When she opened her eyes again, he was climbing out the far end of the pond, hunched in the rain, lank and panting, his black hair hanging in a wedge.
"See," he said when he reached her, "it was okay." He was smiling triumphantly, water pebbled on his chin.
"Idiot," she muttered.
Delmar shook his head in disgust and left the blanket and headed up the trail for home. The rain was slackening, passing to the south. She gathered the ends of the blanket about her shoulders and left, too, Gianni trailing behind.
They walked single file up the slope past huddled cows. No one talked. The wind was sharp, harrowing the wet pasture grass and trembling the cottonwood trees. Gianni's teeth were chattering, his arms bracing the bones of his chest, trying to warm.
When they reached the Lick Creek Road, Gianni turned toward the coal camp.
"Come," he said to Emily. "Kiss to make up."
"I hope you get struck by lightning."
He flicked the hair from his face and grinned. "Come on," he said. "You got scared, didn't you?"
Delmar had gone ahead and was waiting in the road, etching something in the mud with a stick.
"Come on, say you were scared for me." He said it with his chin, provoking.
"Jackass," she said.
Before she could turn to go, he grabbed her elbow and pecked her on the cheek and said, "There, now we are friends."
Emily colored and swung around and belted him in the stomach. He tried to laugh but couldn't catch his breath. Up the road, Delmar was smiling.
On the way home he said, "I told you them I-talians are all dumber'n shithouse rats. Don't even have sense enough to come in out'a the rain."
He struck a tree branch with his stick, knocking crystals on the road. "Why, they'd rather climb a tree and tell a lie than stand on the ground and speak the truth."
"Hush," Emily said.
"They're all half muscle, and the other half's fool."
"Why, that boy's dumber'n a bucket of hair," he said. "Dumber'n -- "
She didn't let him finish. Before she was aware of what she was doing, she hauled back and belted him. The disbelief equal on their faces, he falling in the road, his nose already blossoming a rosette of blood.

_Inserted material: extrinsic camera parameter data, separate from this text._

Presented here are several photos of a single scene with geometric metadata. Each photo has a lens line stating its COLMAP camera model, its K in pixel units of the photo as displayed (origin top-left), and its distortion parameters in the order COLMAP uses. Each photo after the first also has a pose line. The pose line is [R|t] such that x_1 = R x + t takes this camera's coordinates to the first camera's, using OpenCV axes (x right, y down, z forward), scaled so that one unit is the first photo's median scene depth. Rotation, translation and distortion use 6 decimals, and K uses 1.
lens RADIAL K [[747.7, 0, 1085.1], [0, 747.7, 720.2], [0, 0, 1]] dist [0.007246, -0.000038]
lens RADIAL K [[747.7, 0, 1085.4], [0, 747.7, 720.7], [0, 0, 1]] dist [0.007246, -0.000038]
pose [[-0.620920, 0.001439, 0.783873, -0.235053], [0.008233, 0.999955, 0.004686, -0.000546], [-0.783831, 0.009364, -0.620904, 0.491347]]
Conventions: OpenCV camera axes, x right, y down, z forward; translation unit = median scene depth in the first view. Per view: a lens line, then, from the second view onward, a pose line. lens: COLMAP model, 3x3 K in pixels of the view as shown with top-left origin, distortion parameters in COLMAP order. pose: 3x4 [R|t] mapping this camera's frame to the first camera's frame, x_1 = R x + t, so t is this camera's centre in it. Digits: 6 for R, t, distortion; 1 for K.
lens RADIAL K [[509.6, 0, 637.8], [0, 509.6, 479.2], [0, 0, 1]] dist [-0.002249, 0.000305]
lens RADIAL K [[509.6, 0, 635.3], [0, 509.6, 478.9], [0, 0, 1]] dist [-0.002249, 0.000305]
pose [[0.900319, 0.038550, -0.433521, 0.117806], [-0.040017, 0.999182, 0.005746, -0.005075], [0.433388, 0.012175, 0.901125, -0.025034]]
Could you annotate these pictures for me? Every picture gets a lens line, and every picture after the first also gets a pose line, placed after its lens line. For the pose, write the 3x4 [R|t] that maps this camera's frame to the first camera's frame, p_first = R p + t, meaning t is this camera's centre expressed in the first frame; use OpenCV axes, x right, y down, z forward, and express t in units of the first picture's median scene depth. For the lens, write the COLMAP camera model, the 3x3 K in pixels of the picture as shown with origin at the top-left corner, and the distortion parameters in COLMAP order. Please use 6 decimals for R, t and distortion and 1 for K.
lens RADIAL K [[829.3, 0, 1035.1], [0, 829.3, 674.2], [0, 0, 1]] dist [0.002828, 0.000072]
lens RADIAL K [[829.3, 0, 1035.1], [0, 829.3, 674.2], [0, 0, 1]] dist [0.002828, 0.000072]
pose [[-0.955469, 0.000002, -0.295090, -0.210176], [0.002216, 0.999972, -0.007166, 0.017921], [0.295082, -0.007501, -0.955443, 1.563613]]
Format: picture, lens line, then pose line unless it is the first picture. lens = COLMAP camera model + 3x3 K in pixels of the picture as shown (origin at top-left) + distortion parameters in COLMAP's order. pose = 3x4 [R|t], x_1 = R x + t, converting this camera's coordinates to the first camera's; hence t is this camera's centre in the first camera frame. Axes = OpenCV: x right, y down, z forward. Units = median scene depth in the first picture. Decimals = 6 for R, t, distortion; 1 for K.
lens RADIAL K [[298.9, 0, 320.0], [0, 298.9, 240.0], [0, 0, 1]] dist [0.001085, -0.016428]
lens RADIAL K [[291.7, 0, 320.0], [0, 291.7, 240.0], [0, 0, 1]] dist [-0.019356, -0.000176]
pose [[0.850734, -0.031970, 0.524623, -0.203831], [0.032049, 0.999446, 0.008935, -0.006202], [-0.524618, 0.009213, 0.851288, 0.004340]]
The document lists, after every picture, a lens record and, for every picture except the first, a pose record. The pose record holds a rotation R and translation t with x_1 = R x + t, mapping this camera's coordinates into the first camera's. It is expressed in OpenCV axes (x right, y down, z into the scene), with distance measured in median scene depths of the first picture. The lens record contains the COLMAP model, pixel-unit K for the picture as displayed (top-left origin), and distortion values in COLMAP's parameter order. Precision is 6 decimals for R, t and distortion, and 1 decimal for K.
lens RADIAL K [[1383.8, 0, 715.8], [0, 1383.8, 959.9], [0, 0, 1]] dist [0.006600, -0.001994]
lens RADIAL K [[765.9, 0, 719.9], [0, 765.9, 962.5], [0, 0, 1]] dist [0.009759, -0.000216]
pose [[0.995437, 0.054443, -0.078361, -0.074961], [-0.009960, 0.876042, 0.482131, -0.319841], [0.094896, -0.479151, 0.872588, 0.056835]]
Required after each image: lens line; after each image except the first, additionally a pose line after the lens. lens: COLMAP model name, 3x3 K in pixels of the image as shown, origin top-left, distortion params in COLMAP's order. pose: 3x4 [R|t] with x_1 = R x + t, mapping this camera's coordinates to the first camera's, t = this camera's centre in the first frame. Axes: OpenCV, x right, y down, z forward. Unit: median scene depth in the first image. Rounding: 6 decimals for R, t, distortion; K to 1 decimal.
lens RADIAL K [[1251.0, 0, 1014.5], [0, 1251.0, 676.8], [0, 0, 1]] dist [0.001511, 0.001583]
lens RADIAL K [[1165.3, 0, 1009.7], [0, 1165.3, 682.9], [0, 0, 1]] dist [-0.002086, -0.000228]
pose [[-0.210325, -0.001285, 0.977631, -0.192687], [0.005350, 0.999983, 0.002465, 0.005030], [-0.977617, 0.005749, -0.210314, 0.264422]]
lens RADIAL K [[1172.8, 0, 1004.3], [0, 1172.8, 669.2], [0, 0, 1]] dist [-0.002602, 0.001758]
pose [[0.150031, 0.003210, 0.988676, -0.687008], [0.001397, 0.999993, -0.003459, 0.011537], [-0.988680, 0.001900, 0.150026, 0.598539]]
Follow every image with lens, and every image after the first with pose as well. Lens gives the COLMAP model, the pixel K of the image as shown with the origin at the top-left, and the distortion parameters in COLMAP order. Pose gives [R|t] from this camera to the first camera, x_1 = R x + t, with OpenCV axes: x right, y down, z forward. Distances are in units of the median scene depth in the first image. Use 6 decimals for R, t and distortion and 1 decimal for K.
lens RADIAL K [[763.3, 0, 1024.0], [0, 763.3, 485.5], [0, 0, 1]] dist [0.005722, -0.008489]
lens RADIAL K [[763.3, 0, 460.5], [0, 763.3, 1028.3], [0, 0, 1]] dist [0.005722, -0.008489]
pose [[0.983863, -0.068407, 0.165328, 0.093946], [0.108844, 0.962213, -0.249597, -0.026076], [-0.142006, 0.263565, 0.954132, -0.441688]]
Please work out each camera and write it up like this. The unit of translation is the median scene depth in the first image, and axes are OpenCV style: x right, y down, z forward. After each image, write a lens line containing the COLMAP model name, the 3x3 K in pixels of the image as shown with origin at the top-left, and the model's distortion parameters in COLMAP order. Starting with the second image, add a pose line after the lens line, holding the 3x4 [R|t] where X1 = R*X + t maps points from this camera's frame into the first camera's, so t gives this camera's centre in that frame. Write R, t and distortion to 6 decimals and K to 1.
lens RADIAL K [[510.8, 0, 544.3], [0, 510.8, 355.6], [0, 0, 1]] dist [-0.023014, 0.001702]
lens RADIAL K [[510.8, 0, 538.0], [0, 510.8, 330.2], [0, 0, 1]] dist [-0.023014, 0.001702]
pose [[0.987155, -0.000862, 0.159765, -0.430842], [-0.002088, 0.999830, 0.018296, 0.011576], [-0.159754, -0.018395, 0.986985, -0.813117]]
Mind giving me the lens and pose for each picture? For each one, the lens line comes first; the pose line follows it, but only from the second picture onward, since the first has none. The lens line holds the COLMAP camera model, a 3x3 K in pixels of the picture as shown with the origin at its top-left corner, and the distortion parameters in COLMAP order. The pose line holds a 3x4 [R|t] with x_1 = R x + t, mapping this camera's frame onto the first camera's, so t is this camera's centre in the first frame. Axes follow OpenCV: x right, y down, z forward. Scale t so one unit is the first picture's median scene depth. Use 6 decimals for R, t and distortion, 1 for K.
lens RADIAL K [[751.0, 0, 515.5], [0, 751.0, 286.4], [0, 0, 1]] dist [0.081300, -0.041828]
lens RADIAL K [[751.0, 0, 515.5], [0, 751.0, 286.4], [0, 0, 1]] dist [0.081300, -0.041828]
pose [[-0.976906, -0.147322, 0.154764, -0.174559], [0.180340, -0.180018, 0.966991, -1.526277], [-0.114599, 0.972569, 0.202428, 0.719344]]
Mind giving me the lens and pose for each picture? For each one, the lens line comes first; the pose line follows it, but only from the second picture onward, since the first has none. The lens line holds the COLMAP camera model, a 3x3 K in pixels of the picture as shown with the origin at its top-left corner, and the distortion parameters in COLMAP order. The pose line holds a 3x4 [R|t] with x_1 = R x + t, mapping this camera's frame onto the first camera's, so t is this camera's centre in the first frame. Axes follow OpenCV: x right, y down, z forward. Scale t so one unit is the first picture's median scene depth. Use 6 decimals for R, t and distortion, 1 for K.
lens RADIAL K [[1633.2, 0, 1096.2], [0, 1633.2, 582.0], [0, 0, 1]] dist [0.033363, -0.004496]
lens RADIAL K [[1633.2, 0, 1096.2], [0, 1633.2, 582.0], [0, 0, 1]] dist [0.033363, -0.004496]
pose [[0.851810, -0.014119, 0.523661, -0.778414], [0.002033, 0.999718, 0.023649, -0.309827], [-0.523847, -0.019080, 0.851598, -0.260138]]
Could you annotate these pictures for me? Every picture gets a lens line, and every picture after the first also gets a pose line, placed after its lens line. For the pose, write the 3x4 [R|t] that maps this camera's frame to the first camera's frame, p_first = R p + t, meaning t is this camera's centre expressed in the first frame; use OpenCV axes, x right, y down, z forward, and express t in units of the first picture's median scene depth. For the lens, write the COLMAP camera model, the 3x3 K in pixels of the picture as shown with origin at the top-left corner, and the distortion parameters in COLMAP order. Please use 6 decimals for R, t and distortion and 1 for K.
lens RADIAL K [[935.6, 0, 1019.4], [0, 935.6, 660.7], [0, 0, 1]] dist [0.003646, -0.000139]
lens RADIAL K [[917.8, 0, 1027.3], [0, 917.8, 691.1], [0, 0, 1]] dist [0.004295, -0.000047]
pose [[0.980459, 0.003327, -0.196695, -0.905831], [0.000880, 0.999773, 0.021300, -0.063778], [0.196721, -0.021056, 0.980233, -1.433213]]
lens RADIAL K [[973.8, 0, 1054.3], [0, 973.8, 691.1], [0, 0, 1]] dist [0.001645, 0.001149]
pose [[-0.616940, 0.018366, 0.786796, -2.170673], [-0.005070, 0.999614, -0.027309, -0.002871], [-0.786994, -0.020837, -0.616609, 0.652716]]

A kettle bottom is the stump of an old tree, petrified millions of years ago. It sits in seams of coal, suspended like a loose fossil in the soft bituminous rock. Kettle bottoms can drop from a ceiling seam unexpectedly when undercut. They weigh about five hundred pounds, and when they fall they crush men. The miners call them widow makers.
Emily has never seen a kettle bottom but is haunted by them. She's learned of them through Delmar. He tries to make the mines seem romantic, so she's jealous.
"Do you know what it's like being under a mountain?" he asks.
"Just on top."
"Below," he says, "is even better."
Every mountain has a secret, he says. Fossils, bones of old animals, ores, a vein of crystal quartz. No one on top would ever know this, he says. There's a power inside the earth, he says. You and the mountain. One million tons of weight above you. The coal hasn't seen light in 250 million years. You are the first to discover it. You are its savior.
She watches him say this and knows he's picked it up from some old miner he's overheard and is trying it out on her like a new pair of trousers. Still, she is jealous. She imagines the kettle bottoms, the crosshatchings and tunnels, the ribbing of poplar buttresses, the headway and gob pile where the miners meet for lunch. Each face like a room in a palace, this place underground where they sit and work, the earth with chambers of its own no one but the miners know.
He's told her about the mules they lower into the shafts half-crazed, their legs lashed so they won't snap and their eyes blinkered. How the first nights of April are always the worst, when the odor of green onions blows through the brattices and the mules kick and scratch to get outside, and how the mule boss has to beat them back, and the mad ones are shot. After one season in the mines, they usually die.